Start by stating your observation of the professional’s behavior or actions. Be descriptive.
Then, say how the professional’s actions affected you and the team. Use emotional language. I recommend learning about and advancing your Emotional Intelligence (for this purpose, and with many benefits beyond feedback). Strive to link the behavior with an actual result or forecast a future potential outcome.
Offer a suggestion to the professional. Explain what the benefit would be if that fits with the situation. Avoid coercion. Expect that during the “suggestion” phase the person may not have the capacity for listening well; she may still be taking in and thinking about what you have just said. Emotions could amplify. Pay attention. Remain engaged, calm, and supportive.
Example A: Patricia, during our team meeting when you shared your concerns about the proposal, you really got my attention! I am happy that you had the courage to speak your mind, and did so while remaining respectful of the dissension at the table. I feel that we collaborated at a deep level and ultimately came up with the best decision. Patricia, please continue to share your ideas and feelings with our team!
Example B: James, during my presentation on the change initiative I saw you on your phone. I felt disregarded. When, instead of making a quick check, you continued to work on your phone, I became angry and embarrassed. I think that my emotions interfered with my ability to do a good job, and I fear that some of the attendees may not support this initiative as a result.

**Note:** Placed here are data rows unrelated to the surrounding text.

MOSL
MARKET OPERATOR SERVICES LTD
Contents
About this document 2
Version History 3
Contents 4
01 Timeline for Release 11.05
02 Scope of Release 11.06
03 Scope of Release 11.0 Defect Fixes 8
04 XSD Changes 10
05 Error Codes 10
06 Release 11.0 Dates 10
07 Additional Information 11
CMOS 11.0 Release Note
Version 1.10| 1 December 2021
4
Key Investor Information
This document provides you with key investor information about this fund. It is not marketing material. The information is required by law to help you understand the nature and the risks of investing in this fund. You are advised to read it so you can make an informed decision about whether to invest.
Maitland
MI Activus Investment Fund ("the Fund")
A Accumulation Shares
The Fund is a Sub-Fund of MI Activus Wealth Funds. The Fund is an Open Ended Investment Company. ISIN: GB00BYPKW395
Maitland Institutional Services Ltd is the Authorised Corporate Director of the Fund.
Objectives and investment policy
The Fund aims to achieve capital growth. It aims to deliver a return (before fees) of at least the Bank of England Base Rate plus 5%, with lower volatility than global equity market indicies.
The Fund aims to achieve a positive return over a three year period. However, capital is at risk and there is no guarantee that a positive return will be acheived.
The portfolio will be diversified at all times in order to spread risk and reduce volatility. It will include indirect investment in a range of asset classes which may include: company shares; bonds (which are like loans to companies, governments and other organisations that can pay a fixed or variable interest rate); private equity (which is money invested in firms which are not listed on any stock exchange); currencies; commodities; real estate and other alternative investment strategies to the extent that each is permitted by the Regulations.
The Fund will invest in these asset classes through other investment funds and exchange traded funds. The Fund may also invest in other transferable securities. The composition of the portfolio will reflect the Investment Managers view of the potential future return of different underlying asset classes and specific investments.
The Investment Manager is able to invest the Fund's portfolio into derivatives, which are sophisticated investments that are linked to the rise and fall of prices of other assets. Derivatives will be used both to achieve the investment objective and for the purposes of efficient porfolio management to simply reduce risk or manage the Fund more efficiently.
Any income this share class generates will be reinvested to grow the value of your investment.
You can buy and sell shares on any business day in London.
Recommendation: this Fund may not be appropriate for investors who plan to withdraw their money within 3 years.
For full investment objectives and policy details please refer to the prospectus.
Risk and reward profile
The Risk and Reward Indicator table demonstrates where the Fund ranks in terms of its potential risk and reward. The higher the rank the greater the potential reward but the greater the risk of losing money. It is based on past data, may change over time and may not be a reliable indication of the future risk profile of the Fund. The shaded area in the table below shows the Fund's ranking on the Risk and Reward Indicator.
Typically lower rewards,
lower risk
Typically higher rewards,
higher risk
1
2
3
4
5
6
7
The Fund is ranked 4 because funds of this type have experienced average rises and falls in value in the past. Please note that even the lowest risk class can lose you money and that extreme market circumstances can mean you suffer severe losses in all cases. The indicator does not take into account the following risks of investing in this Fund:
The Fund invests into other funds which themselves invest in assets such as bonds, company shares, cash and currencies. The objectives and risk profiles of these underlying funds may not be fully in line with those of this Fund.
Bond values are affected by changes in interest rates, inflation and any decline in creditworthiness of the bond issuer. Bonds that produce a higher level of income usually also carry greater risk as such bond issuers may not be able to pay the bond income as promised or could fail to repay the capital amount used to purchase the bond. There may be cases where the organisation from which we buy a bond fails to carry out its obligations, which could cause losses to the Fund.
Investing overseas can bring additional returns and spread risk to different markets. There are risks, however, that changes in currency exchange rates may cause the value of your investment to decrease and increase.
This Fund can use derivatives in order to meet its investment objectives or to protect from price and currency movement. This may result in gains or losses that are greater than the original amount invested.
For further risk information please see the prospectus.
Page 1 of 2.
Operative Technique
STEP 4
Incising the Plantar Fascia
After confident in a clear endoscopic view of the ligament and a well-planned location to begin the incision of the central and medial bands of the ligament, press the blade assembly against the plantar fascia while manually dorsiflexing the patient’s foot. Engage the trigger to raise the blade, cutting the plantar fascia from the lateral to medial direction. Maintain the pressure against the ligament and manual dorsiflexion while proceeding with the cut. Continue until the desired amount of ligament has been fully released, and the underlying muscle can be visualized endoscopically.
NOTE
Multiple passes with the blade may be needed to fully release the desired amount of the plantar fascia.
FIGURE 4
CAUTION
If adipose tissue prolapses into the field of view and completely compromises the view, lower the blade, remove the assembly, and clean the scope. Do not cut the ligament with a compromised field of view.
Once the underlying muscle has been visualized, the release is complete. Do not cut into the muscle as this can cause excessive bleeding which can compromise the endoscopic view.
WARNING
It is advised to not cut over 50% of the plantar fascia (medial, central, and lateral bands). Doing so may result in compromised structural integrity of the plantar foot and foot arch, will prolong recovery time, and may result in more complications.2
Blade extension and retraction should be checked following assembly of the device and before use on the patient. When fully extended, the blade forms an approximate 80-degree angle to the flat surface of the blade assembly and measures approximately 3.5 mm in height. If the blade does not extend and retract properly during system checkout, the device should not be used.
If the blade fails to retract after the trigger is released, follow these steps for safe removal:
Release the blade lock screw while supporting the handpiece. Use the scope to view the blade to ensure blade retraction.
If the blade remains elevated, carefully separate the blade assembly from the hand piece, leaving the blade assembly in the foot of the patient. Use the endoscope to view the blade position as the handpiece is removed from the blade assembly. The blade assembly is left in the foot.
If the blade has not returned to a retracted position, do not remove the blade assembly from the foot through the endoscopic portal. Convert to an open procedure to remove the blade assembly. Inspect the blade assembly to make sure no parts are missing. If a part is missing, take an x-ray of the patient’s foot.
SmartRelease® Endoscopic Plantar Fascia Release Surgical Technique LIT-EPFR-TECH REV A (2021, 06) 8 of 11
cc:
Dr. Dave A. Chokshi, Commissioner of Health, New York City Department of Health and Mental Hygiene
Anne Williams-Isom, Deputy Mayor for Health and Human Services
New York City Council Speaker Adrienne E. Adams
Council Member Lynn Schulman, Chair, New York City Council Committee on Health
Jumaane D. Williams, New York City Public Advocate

In the future, James, please stay engaged. If you must conduct business on your phone or otherwise, take it outside of the room.
I recommend experimenting with people who love you and will therefore help you to weather your mistakes. I also suggest that in giving feedback suggesting, encourage continued positive behavior. To paraphrase Karen Pryor in her book Don’t Shoot the Dog! The New Art of Teaching and Training, behavior that is rewarded continues.
Through small, perhaps undetected efforts, you can build strength, flexibility and ease in giving feedback. Done well, it has many benefits for the recipient, you, and the team.